The advertised start time for the gig was 7pm, and at 8pm there was still a huge queue at the door simply to get in. Clearly the administration of rock concerts at the Scala is not bound by the same conventions as a classical concert at a mainstream venue. Inside, the down-at-heel décor is probably par for the course for most rock venues, but an investment in air conditioning would be welcome.
As for the music, well, we had some first-rate musicians in prospect. Where Serious got the idea that they were “underground” is a bit of a puzzle, but most of the audience (it was probably 95% Korean) didn’t need to read publicity materials to persuade them to come along. Judging by the reception the they gave to the two singers, most of them had come to see Kiha & the Faces. LKL has followed both acts for a while: Yi Sung Yol’s 2nd album, In Exchange, was one of our albums of the year in 2007, but his latest album released in May this year was disappointing and so we suspected in advance of the Scala gig that Jang Kiha might be the star of the show given his catchy tunes and growing following.
And as we stood in the muggy atmosphere at the back of the Scala, an unwelcome question occurred: Is Yi Sung Yol better as a recording artist than as a live performer? His immaculately crafted, slightly introverted melodies sound wonderful in the privacy of your living room, but live at Scala he didn’t really connect with the audience. In between numbers he was twiddling with his laptop rather than bantering with the punters. His remarkable voice with its huge range never really took flight. His less familiar songs were politely received, and even his old favourites failed to ignite the audience. Maybe the jetlag was affecting him – I never understand how musicians fly half way round the world one day and then are expected to be on top form the next – or he was just not feeling on top form. Either way, Yi’s set was a disappointment.
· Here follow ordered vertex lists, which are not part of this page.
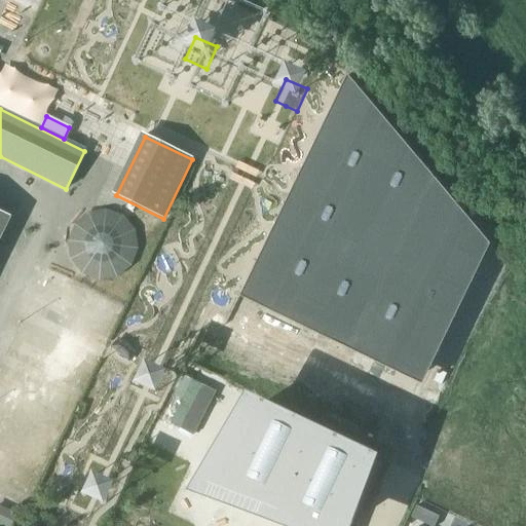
[(68,248),(68,252),(69,255),(70,258),(71,261),(73,264),(75,267),(77,269),(79,271),(82,274),(84,275),(87,277),(90,278),(94,279),(98,280),(101,280),(104,280),(107,280),(110,279),(114,278),(117,277),(120,275),(122,274),(125,272),(127,269),(129,267),(132,264),(134,261),(135,258),(136,255),(137,252),(137,248),(137,245),(137,241),(136,238),(135,235),(134,232),(132,229),(130,226),(128,223),(125,221),(123,219),(120,217),(117,215),(114,214),(111,213),(108,212),(105,212),(101,212),(98,212),(95,213),(91,214),(88,215),(85,216),(82,218),(79,220),(77,223),(75,225),(73,228),(71,231),(70,234),(69,237),(68,240),(68,243),(68,248)]
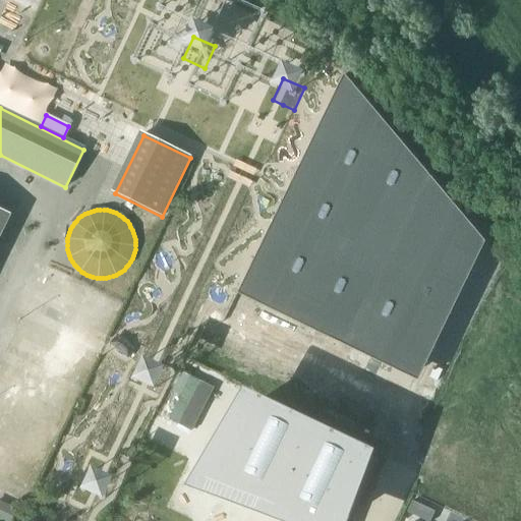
[(0,211),(0,236),(10,217),(0,211)]
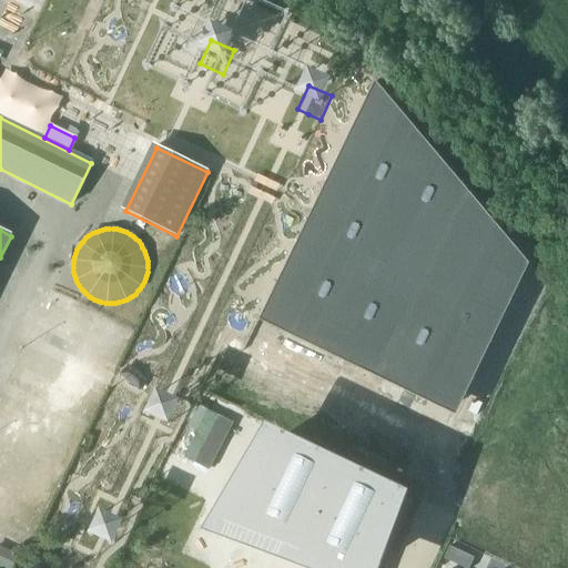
[(154,413),(166,418),(179,395),(165,388),(154,383),(142,407),(154,413)]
Part of the problem could have been the sound system, which made his mellow music come over as dark and muddy. But if so, that was something that was fixed before Jang Kiha came on. For even the slower, folk-style songs with which Jang started his set sounded cleaner and fresher than the sombre, murky sound that had marked Yi Sung Yol’s set.
In fact it was as if a cloud had lifted when Jang came on stage. He tried to temper the audience’s ebullience by stressing how sad his initial songs were, but still they were received with a deal of enthusiasm. And as the tempo picked up in the later songs the temperature raised still further.
Sadly, I had to leave just as the evening was really taking off. If there had been a bit of air conditioning, maybe I might have been persuaded to stay a bit longer, but I was glad to have had the chance to hear two of Korea’s leading indie acts live. I’ll continue to listen to my Yi Sung Yol CDs with pleasure, and I now realise that I have been seriously delinquent in not already having added Jang Kiha’s second CD to the first I already have. It was definitely Jang which was the star of the Scala’s show.
But what a shame that Kimchi Cult was not included in the initial PR for the event. While waiting for the Scala queue to die down I’d already over-filled my belly with a substandard burger at a nearby Turkish café. Had I known that the Kimchi Chariot was going to be serving Kimchi Burgers at the Scala I would have saved some room.